As does the printing office if it handles the printing of classified documents.
My thoughts exactly. If you can’t hack the email, hack the printer they print them out on (because government people print out their emails for some bizarre reason).
The Office of Personnel is probably one of the best targets for a spy. It basically hands you a list of people to spear-fish, social-engineer and the like.
Maybe they’re looking for our UFO intel, so they have a leg up for their space initiative!
Even the most uninteresting-sounding government offices can have information which could be valuable to an attacker. For example, an agency that deals with oceans might have hyper-accurate ocean floor maps that would be of use to a foreign power’s submarine fleet, while reports on fishing stocks might allow them to know where to send their commercial fishing fleets (along with with how to avoid maritime patrols, etc.). Likewise, an agricultural agency’s reports might allow a hostile nation to know how large a military they can support via domestic foodstuffs.
And, of course, that’s just assuming nominal military or government interest. For government-supported economic espionage, knowing how much natural resources a country or region has is quite important–I believe Snowden revealed how the US government used its own intelligence-gathering capabilities to its advantage during the 2009 climate negotiations.

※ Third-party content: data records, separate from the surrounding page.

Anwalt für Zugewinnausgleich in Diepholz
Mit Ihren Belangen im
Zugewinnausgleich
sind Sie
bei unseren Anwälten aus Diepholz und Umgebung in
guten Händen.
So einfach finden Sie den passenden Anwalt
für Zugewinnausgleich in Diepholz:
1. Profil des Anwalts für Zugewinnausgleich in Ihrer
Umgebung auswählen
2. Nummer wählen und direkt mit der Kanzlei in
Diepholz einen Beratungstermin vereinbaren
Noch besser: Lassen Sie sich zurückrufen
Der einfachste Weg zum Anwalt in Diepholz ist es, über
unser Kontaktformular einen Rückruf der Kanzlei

The US isn’t the only target, either. Last month, a colleague of mine investigated a targeted attack on the Vietnamese version of the US EPA. While we couldn’t be sure whom the actors were behind it, it certainly it’s not good for a foreign power to have access to their maps, surveys, studies and reports. There’s also the ACAD/Medre worm which infested Peru’s version of the US GAO a couple of years ago and exfiltrated so much data to China that the accounts it was sending them to ran out of disk space in a couple of instances.